Acute Pulmonary Embolism
Several signs that can be detected by echocardiography are suggestive of acute Pulmonary Embolism (PE), including right ventricle (RV) hypokinesia, McConnell’s sign, pulmonary artery hypertension, RV tissue Doppler, TAPSE, RV thrombus and tricuspid regurgitation. * However, when a patient presents with a submassive or larger pulmonary embolism, by definition RV dysfunction will be present on the echo. Our patient presented with a shock index greater than 1 (HR/SBP), suggesting a potentially large clot.

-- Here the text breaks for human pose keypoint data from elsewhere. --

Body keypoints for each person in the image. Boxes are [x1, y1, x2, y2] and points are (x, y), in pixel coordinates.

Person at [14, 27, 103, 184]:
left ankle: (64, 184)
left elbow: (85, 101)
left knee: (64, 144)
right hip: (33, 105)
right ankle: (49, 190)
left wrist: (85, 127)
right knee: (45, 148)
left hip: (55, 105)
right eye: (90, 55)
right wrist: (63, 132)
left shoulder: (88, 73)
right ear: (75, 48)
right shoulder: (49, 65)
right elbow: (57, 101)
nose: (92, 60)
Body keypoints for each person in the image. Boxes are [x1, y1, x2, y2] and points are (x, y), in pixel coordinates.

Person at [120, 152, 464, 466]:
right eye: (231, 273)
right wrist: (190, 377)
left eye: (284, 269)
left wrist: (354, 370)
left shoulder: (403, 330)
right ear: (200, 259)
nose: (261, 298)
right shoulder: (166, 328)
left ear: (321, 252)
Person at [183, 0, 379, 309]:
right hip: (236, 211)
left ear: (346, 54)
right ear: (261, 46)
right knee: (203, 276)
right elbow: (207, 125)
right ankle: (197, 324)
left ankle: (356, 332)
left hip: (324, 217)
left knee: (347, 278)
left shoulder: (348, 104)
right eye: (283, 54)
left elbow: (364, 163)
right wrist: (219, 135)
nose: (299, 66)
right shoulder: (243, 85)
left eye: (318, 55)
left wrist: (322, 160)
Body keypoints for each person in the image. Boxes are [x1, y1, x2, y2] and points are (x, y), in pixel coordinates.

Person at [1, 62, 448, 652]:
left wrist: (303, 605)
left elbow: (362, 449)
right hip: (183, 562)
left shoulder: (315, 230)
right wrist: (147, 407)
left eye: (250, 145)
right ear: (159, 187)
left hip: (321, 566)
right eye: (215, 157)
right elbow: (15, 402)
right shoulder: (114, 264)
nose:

* One echo finding that has been found to be 94% specific for PE is the so called 60/60 sign. This refers to an RV systolic pressure (RVSP) less than 60 mmHg and a pulmonary acceleration time (PAT) less than 60 msec.
* A proximal occlusion (PE) causes the velocity to peak quickly with (PAT) little vascular compliance: imagine blowing through an occluded straw.
* RV systolic Tissue Doppler less than 10 cm/s is abnormal and should be included with evaluating PE. This patient was 4 cm/s.
* TAPSE measurement during m-mode evaluation was significantly reduced measuring 7 cm/s. Normal value is 17 or above.
* If there is right ventricular free wall hypokinesis in the presence of normal right ventricular apical contractility, this is known as McConnell Sign. Please keep in mind ***Mcconnell Sign has a 94% specificity for PE, but subsequent studies have shown that it can be seen in acute RV infarct and up to 17% of patients with chronic pulmonary hypertension.